Berdasarkan hasil estimasi model dan simulasi yang telah dikemukan pada bagian sebelumnya, maka dapat ditarik beberapa kesimpulan penting dari penelitian ini sebagai berikut: 1. Kredit mikro dan kecil berpengaruh terhadap penerimaan usaha yang merupakan indikator kinerja usaha kecil. Penerimaan usaha merupakan komponen utama pendapatan bersih usaha yang akan mendorong peningkatan terhadap pengeluaran untuk pendidikan dan sosial, konsumsi, dan tabungan yang dilakukan oleh usaha kecil. 2. Kredit mikro dan kecil yang diambil oleh usaha kecil ini akan meningkat dengan adanya penurunan suku bunga kredit, sehingga akan menambah modal usaha. Peningkatan modal usaha akan meningkatkan penggunaan bahan baku, bahan bakar dan tenaga kerja, sehingga meningkatkan penerimaan usaha. 3. Kredit mikro dan kecil yang berasal dari: Koperasi Simpan Pinjam KSP, dan Kredit Usaha Kecil KUK dari bank umum, hanya berpengaruh kecil masing- masing terhadap Produk Domestik Regional Bruto PDRB di sektor industri pengolahan, dan sektor perdagangan.
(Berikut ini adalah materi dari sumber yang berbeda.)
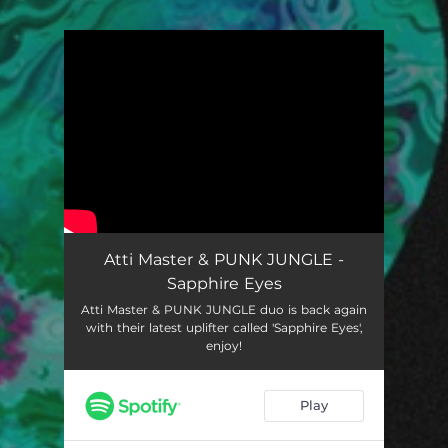
You're all set!
Atti Master & PUNK JUNGLE -
Sapphire Eyes
Atti Master & PUNK JUNGLE duo is back again
with their latest uplifter called 'Sapphire Eyes',
enjoy!
Play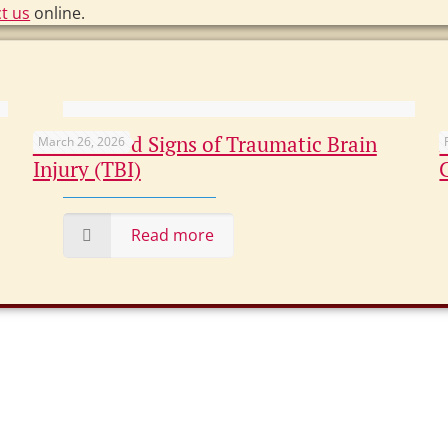
t us
online.
Overlooked Signs of Traumatic Brain
March 26, 2026
Injury (TBI)
Read more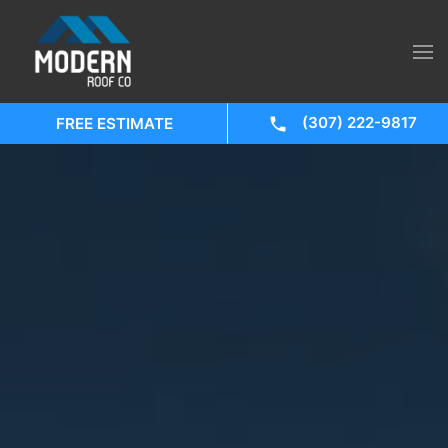
(307) 222-9817
FREE ESTIMATE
Demikian pula kredit mikro dan kecil dari BPR dan KUK juga hanya berpengaruh kecil terhadap PDRB di sektor jasa-jasa provinsi Jawa Tengah sebagai proksi ekonomi wilayah. Sedangkan produk domestik regional bruto di sektor pertanian tidak dipengaruhi secara nyata oleh kredit dari Bank Perkreditan Rakyat BPR dan kredit dari Koperasi Simpan Pinjam KSP. 200 4. Kebijakan kenaikan pengambilan kredit oleh usaha kecil akan memberikan dampak kenaikan paling besar berturut-turut pada: modal usaha, penggunaan bahan baku, penerimaan usaha, dan pendapatan usaha. Sedangkan kombinasi kebijakan kenaikan pengambilan kredit oleh usaha kecil, kenaikan harga jual produk, dan perluasan wilayah pemasaran hingga mencapai Jawa Timur, Jawa Barat, Jakarta dan sekitarnya secara bersamaan, akan memberikan kenaikan paling besar berturut-turut pada: modal usaha, pendapatan usaha, penerimaan usaha, dan penggunaan bahan baku.

8.2. Implikasi Kebijakan

Dari beberapa hasil temuan dalam penelitian ini, ada implikasi kebijakan yang dapat dimunculkan. 1. Besarnya respon yang ditunjukkan oleh suku bunga kredit terhadap kredit yang diambil oleh usaha kecil, perlu diikuti dengan kebijakan perbankan antara lain dengan memperbanyak skim kredit terutama kredit modal kerja dan investasi dengan suku bunga yang rendah, sehingga dapat menjadi sumber tambahan modal usaha yang kompetitif bagi usaha kecil. Selain itu pemerintah dan perbankan perlu terus mengembangkan berbagai jenis skim kredit yang mampu mengakomodasi kondisi usaha kecil, dengan memberikan kelonggaran atau insentif dari sisi agunan collateral dan memperluas jangkauan kredit tersebut hingga mencapai wilayah sentra-sentra usaha kecil yang berada di perdesaan.